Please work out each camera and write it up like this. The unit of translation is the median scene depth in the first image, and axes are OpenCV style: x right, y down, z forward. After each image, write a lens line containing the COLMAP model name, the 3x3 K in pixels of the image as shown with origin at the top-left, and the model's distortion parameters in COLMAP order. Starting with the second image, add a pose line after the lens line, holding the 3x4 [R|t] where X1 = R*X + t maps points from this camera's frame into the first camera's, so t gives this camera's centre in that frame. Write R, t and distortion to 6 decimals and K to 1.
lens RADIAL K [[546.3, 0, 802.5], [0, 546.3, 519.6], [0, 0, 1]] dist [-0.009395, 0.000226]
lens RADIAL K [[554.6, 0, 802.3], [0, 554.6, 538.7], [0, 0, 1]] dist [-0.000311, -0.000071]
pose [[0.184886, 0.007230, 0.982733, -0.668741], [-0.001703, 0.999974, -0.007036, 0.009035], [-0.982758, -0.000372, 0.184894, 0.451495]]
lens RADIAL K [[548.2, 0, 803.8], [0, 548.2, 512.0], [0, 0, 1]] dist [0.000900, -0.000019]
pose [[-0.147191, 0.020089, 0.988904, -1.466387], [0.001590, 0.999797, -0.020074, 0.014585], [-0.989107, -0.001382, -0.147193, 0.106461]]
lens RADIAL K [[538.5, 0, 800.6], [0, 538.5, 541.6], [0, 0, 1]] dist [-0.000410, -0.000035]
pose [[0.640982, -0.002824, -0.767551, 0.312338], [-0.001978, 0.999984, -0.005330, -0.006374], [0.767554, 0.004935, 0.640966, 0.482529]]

# # # #

* **EXERCISE**
Nothing is to be left out. Repeat the whole listing exactly.

* **RESULT OF THE TASK**
Please work out each camera and write it up like this. The unit of translation is the median scene depth in the first image, and axes are OpenCV style: x right, y down, z forward. After each image, write a lens line containing the COLMAP model name, the 3x3 K in pixels of the image as shown with origin at the top-left, and the model's distortion parameters in COLMAP order. Starting with the second image, add a pose line after the lens line, holding the 3x4 [R|t] where X1 = R*X + t maps points from this camera's frame into the first camera's, so t gives this camera's centre in that frame. Write R, t and distortion to 6 decimals and K to 1.
lens RADIAL K [[546.3, 0, 802.5], [0, 546.3, 519.6], [0, 0, 1]] dist [-0.009395, 0.000226]
lens RADIAL K [[554.6, 0, 802.3], [0, 554.6, 538.7], [0, 0, 1]] dist [-0.000311, -0.000071]
pose [[0.184886, 0.007230, 0.982733, -0.668741], [-0.001703, 0.999974, -0.007036, 0.009035], [-0.982758, -0.000372, 0.184894, 0.451495]]
lens RADIAL K [[548.2, 0, 803.8], [0, 548.2, 512.0], [0, 0, 1]] dist [0.000900, -0.000019]
pose [[-0.147191, 0.020089, 0.988904, -1.466387], [0.001590, 0.999797, -0.020074, 0.014585], [-0.989107, -0.001382, -0.147193, 0.106461]]
lens RADIAL K [[538.5, 0, 800.6], [0, 538.5, 541.6], [0, 0, 1]] dist [-0.000410, -0.000035]
pose [[0.640982, -0.002824, -0.767551, 0.312338], [-0.001978, 0.999984, -0.005330, -0.006374], [0.767554, 0.004935, 0.640966, 0.482529]]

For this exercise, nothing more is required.